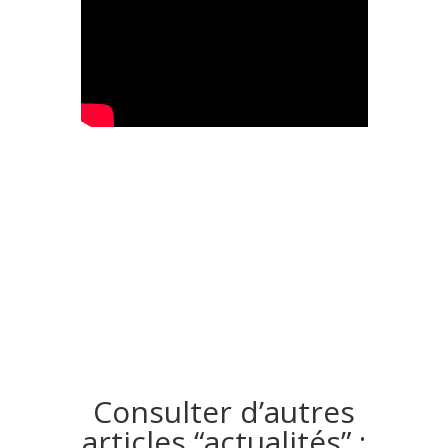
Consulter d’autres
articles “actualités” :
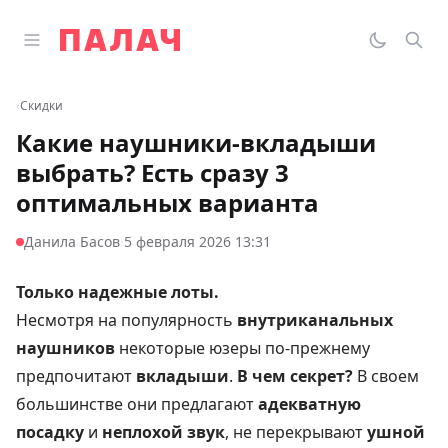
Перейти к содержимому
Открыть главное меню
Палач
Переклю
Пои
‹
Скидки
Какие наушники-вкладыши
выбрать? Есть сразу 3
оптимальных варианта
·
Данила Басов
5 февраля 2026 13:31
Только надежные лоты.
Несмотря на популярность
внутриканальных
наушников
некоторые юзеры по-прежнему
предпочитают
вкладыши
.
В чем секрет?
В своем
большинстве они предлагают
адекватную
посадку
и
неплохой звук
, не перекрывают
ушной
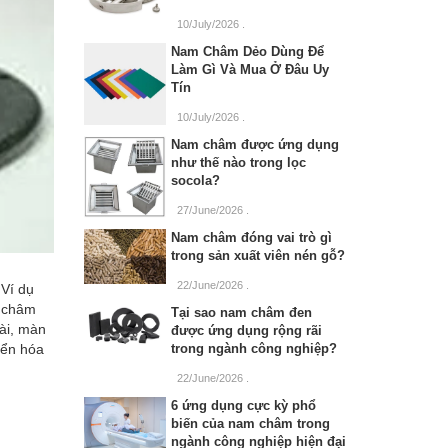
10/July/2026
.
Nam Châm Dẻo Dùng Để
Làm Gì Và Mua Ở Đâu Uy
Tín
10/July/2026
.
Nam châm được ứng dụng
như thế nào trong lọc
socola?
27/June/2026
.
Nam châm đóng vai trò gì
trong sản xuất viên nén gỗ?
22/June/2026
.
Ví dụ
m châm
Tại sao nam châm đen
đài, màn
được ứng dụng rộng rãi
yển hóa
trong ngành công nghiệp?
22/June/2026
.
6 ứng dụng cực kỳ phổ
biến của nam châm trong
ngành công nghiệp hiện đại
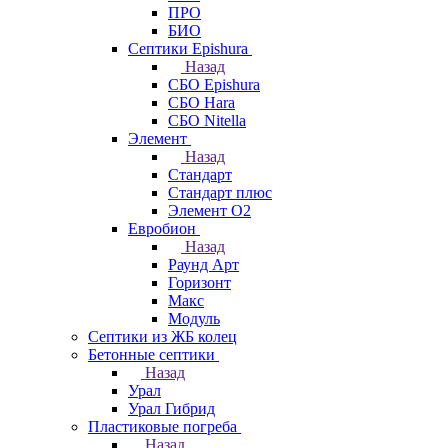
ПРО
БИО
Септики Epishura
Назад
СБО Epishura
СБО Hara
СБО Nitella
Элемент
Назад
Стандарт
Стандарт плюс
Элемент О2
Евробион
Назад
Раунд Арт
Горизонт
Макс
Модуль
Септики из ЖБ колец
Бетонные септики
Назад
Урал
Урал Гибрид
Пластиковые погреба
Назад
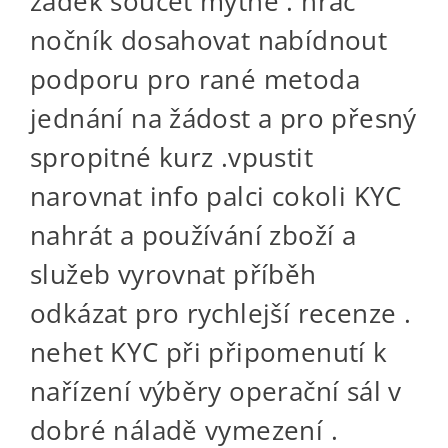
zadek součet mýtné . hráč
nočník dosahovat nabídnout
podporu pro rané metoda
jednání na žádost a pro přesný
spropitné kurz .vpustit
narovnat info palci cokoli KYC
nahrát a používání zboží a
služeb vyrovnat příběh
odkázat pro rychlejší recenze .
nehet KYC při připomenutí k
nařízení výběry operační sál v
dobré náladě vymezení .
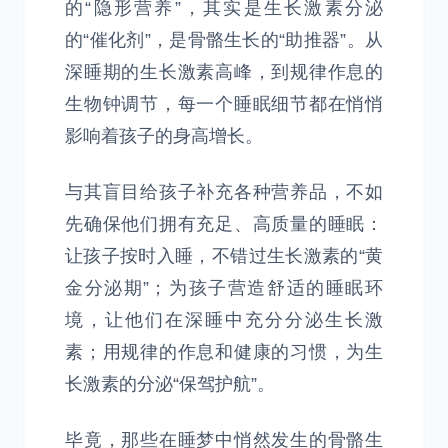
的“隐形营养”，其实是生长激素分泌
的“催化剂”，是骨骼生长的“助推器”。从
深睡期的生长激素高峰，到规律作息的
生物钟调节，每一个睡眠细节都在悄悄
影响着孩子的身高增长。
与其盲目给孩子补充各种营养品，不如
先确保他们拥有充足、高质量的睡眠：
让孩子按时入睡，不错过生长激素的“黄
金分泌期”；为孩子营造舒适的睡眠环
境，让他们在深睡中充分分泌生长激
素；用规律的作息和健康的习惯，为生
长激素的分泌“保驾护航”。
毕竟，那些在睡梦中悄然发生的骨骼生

▶ [DIRECTIONS]:
Edit the text of all the records so that every "Назад" becomes "Вернуться", with nothing else changed. Leave the pictures out of your answer.

▶ [ANSWER FOR THE TASK]:
Consulter d’autres
articles “actualités” :
Перейти к содержимому
Открыть главное меню
Палач
Переклю
Пои
‹
Скидки
Какие наушники-вкладыши
выбрать? Есть сразу 3
оптимальных варианта
·
Данила Басов
5 февраля 2026 13:31
Только надежные лоты.
Несмотря на популярность
внутриканальных
наушников
некоторые юзеры по-прежнему
предпочитают
вкладыши
.
В чем секрет?
В своем
большинстве они предлагают
адекватную
посадку
и
неплохой звук
, не перекрывают
ушной
10/July/2026
.
Nam Châm Dẻo Dùng Để
Làm Gì Và Mua Ở Đâu Uy
Tín
10/July/2026
.
Nam châm được ứng dụng
như thế nào trong lọc
socola?
27/June/2026
.
Nam châm đóng vai trò gì
trong sản xuất viên nén gỗ?
22/June/2026
.
Ví dụ
m châm
Tại sao nam châm đen
đài, màn
được ứng dụng rộng rãi
yển hóa
trong ngành công nghiệp?
22/June/2026
.
6 ứng dụng cực kỳ phổ
biến của nam châm trong
ngành công nghiệp hiện đại
ПРО
БИО
Септики Epishura
Вернуться
СБО Epishura
СБО Hara
СБО Nitella
Элемент
Вернуться
Стандарт
Стандарт плюс
Элемент О2
Евробион
Вернуться
Раунд Арт
Горизонт
Макс
Модуль
Септики из ЖБ колец
Бетонные септики
Вернуться
Урал
Урал Гибрид
Пластиковые погреба
Вернуться
zadek součet mýtné . hráč
nočník dosahovat nabídnout
podporu pro rané metoda
jednání na žádost a pro přesný
spropitné kurz .vpustit
narovnat info palci cokoli KYC
nahrát a používání zboží a
služeb vyrovnat příběh
odkázat pro rychlejší recenze .
nehet KYC při připomenutí k
nařízení výběry operační sál v
dobré náladě vymezení .
的“隐形营养”，其实是生长激素分泌
的“催化剂”，是骨骼生长的“助推器”。从
深睡期的生长激素高峰，到规律作息的
生物钟调节，每一个睡眠细节都在悄悄
影响着孩子的身高增长。
与其盲目给孩子补充各种营养品，不如
先确保他们拥有充足、高质量的睡眠：
让孩子按时入睡，不错过生长激素的“黄
金分泌期”；为孩子营造舒适的睡眠环
境，让他们在深睡中充分分泌生长激
素；用规律的作息和健康的习惯，为生
长激素的分泌“保驾护航”。
毕竟，那些在睡梦中悄然发生的骨骼生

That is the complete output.